A command line tool for high performance spike sorting of multichannel, single unit electromyography

  • Perform spike sorting with a modified version of Kilosort4 specifically tailored to MUAP data for improved performance (see paper for performance comparison results)
  • Use a central configuration file to control all parameters and perform parameter sweeps
  • Capable of automatically handling Intan, OpenEphys, NWB, Blackrock, and Binary datasets
  • Combine recordings into single object for unified processing
  • Remove broken or noisy channels automatically
  • Export results and easily view in Phy

Installation

Requirements

  • Currently, using a Linux-based OS is recommended. The code has been tested on Ubuntu. Windows is supported, but may require additional configuration steps as specified below. MacOS is not supported, but might work if it is macOS version >=12.3 and has an Apple silicon or AMD GPU, however, it is untested and tailored instructions are not provided.
  • GPUs with compute capability >=5.0 are supported
  • Nvidia Driver:
    • Linux: >=450.80.02
    • Windows: >=452.39
  • CUDA Toolkit (Automatically installed with the environment):
    • >=11.3

Cloning from GitHub

Clone the repository recursively onto your machine (for example, in the home directory)

git clone --recurse-submodules https://github.com/snel-repo/EMUsort.git

If you accidentally ran git clone without --recurse-submodules, just delete the entire EMUsort folder and rerun the above command

After cloning is complete, you will need to configure a uv, micromamba, or conda environment.

Pulling Updates from GitHub

To update your EMUsort clone to the latest version, you can pull updates from the main repository. To do so, navigate into the folder where EMUsort was cloned and run:

git pull --recurse-submodules
git submodule update

If you used the uv method to install previously, and the submodules have been changed in the latest updates, you may need to run the below commands to update the submodules and reinstall those:

Windows only: Replace the sync command below with uv sync --extra full --python 3.9

uv cache clean
uv pip uninstall kilosort spikeinterface
uv sync --extra full

If you are updating a previous EMUsort installation, you may encounter issues with the configuration file (if it's structure changed in the latest update). If this happens, you may want to backup your configuration file somewhere, then you can reset it to the new default configuration file by running:

emusort --reset-config --folder /path/to/session_folder

Python Environment Creation

Before following the below steps, make sure to navigate into the folder where EMUsort was cloned.

Option 1: uv

Recommended for Windows and Linux (see Option 2 if using Linux over RDP)

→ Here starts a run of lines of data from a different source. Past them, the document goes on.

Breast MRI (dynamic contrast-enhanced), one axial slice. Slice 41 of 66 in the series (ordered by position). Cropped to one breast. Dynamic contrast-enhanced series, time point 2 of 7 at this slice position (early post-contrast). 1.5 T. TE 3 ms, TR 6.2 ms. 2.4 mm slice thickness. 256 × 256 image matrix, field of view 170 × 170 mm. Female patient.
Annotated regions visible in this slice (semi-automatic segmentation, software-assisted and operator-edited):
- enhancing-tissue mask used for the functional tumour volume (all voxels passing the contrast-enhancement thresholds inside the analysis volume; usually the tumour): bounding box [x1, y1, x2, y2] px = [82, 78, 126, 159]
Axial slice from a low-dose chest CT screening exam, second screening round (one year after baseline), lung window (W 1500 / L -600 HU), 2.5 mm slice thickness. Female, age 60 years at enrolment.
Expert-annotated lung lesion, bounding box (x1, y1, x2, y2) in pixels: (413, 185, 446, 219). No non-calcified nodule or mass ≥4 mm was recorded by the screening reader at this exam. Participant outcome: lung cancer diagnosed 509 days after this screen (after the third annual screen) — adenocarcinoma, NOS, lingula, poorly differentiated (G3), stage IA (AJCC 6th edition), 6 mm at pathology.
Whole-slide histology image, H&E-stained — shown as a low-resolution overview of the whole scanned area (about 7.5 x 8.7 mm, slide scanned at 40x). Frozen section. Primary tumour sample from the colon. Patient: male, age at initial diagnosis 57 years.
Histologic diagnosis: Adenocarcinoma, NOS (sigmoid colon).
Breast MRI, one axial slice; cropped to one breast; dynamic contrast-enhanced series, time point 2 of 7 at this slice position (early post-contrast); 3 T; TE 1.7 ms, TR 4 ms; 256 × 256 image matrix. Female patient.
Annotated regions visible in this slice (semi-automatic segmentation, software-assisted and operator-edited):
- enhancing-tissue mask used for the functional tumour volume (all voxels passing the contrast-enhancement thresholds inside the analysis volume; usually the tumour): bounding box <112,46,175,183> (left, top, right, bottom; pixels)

Follow the steps and execute the commands below to install and manage EMUsort with uv, a high performance Python package and project manager:

Windows only: Install GitBash first with default settings and use its shell to use EMUsort.

curl -LsSf https://astral.sh/uv/install.sh | sh

Then either restart the terminal or execute the command suggested in the terminal to enable using uv in the terminal. Next, create the environment and install all dependencies including Phy, using uv:

cd /path/to/repo_folder # go into the EMUsort clone location  

Windows only: Windows seems most stable using Python version 3.9, so be sure to use the --python 3.9 option with the below command. For example: uv sync --extra full --python 3.9. Other Python versions can be tried afterwards, if necessary.

Use uv to execute the installation with the "full" option, which will install Kilosort4 (with modifications), SpikeInterface, PyTorch, and Phy GUI. See pyproject.toml for more "--extra" options.

uv sync --extra full

If the install finished successfully, proceed to the Usage section next.

Option 2: micromamba

Recommended for Linux (remote, e.g., for use over Remote Desktop with X11 on remote system)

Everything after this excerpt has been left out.